Basic Question on Power Calculations

[abhinand rd]

Hello
I have a doubt in the DC power calculations.
If i have a supply with 48V and delivers 5A no matter what load.
And i connect 5 ohm load to this.
if i use Power calculations like this:
V*I=48*5=240W
I*I*R=5*5*5=125W
(V*V)/R=48*48/5=460W.

Why there is difference in the power using these formulas?

 

[KerimF]

You are confused because, in the real world, there is NO power supply that can deliver a constant voltage and a constant current to ANY load.
Let us take two clear examples:

(1) Let us suppose the load is a short circuit (almost zero ohm).

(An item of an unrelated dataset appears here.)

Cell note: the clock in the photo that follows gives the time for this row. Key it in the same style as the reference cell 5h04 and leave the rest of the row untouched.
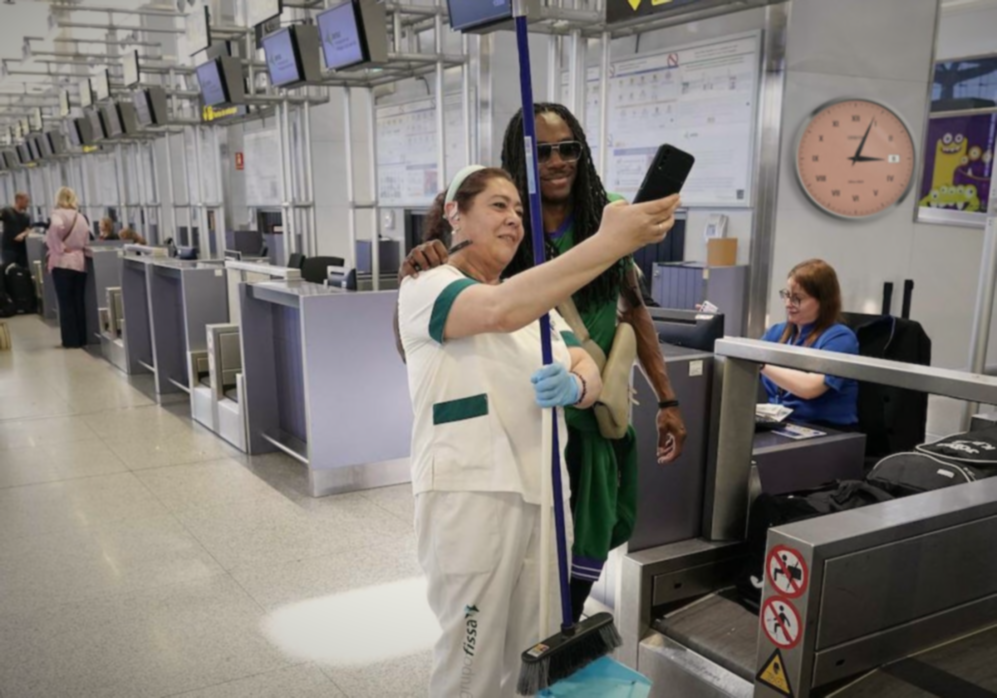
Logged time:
3h04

What do you expect the voltage of the power supply output would be?

(2) And if the load is an open circuit, is it possible for the power supply providing any current?

Kerim

 

[abhinand rd]

Yes i am confused, and the two examples really didnt take out the confusion.
in first case the current would shoot up
and in second case there wouldnt be any current. but what about power in these scenarios?
considering in real world limitations how do we calculate power? do these formulas have any condition to exist(Except for zero voltage and zero Current)?

 

[KerimF]

in first case the current would shoot up

Actually the voltage output becomes close to 0 V hevce the power is also close to zero Watt (V*I).

and in second case there wouldnt be any current.

As you said I=0, therefore P = 48V * 0A = 0 Watt

In between we have three conditions:
(1) R_load = Vmax/Imax
(2) R_load > Vmax/Imax
(3) R_load < Vmax/Imax
where, from your example:
Vmax = 48 V but let us make it 50 V instead for simplicity. ok?
Imax = 5 A

In case (1):
R_load = 50 / 5 = 10 Ohm
So P = Vmax*Vmax/R_load = 50*50/10 = 250 W
also P = Imax*Imax*R_load = 5*5*10 = 250 W
also P = Vmax*Imax = 50*5 = 250 W

In case (2):
Since R_load is relatively of a high resistance, it doesn't allow a 5A current to pass thru it by a 50V only.
Actually:
I_load = Vmax/R_load
So if R_load is 25 Ohm (> 10 Ohm)
I_load = 50 / 25 = 2 A (not 5 A)
So P = Vmax*Vmax/R_load = 50*50/25 = 100 W
also P = I_load*I_load*R_load = 2*2*25 = 100 W
also P = Vmax*I_load = 50*2 = 100 W

In case (3):
Since R_load is relatively of a low resistance, it needs more current than 5A if 50V is applied on it.
Since I_max of the supply cannot exceed 5A, the voltage on the load HAS to decrease to:
V_load = Imax*R_load (not Vmax anymore)
So if R_load is 2 Ohm (< 10 Ohm)
V_load = 5*2 = 10 V (not 50 V)
So P = V_load*V_load/R_load = 10*10/2 = 50 W
also P = Imax*Imax*R_load = 5*5*2 = 50 W
also P = V_load*Imax = 10*5 = 50 W

Sorry I can't give you more than this

 

[schmitt trigger]

Kerim;
I congratulate you for giving such a well explained and thorough reply...really professional.

 

[KerimF]

:smile: Thank you, schmitt trigger

@abhinand:
For instance here is a riddle about the voltage supply:
You will learn later that if a voltage source (V) has an internal resistance (Rs), the maximum power that the power supply can deliver to an external load (R_load) occurs when R_load = Rs. In this case, the voltage on the load (V_load) is V/2 and:
Pmax = V_load*V_load/R_load
Pmax = (V/2 * V/2) / R_load = V*V//(4*R_load)
So far so good.
Let us assume Rs is close to zero ohm, therefore at maximum power R_load = Rs, hence also R_load is close to zero Ohm
Replacing 0 ohm in the previous Pmax expression:
Pmax = (V*V) / (4*0) = a value going to infinity.

On the other side, when we short cicuit the output of an ideal voltage source (Rs=0), we say that the delivered power is close to zero, not infinity as the previous analysis says Do you know why?

 

[abhinand rd]

thank you Kerim for a thorough explanation.
and no i dont know why power is zero in one case and infinity in another.
can u please explain?

 

[KerimF]

why power is zero in one case and infinity in another

Perhaps I had calling it a paradox

In theory it is infinity.

But in practice, when we short the output of a voltage source (R_load close to zero Ohm), one of three happens:

(1) The voltage supply blows
(2) The internal current limiter keeps the output current at Imax, say 5A. So if the shorting wire is 0.001 Ohm, P_load= 5*5*0.001 = 0.025 W which is relatively close to zero.
(3) The internal short-circuit protection shuts down the output completely hence reduces the output voltage to zero volt.